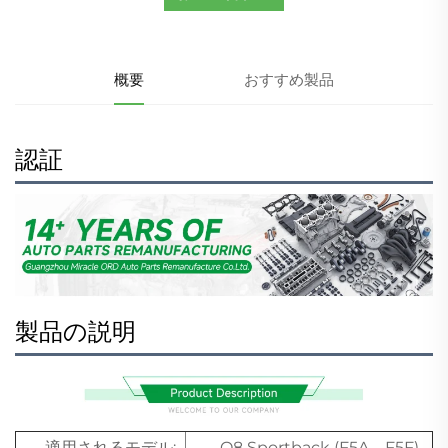
概要
おすすめ製品
認証
製品の説明
適用されるモデル:
Q8 Sportback (F5A、F5F)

:::

• **Exercise aim**: Transcribe each entry above without alteration, but keep the pictures out.

• **Answer to this task**:
概要
おすすめ製品
認証
製品の説明
適用されるモデル:
Q8 Sportback (F5A、F5F)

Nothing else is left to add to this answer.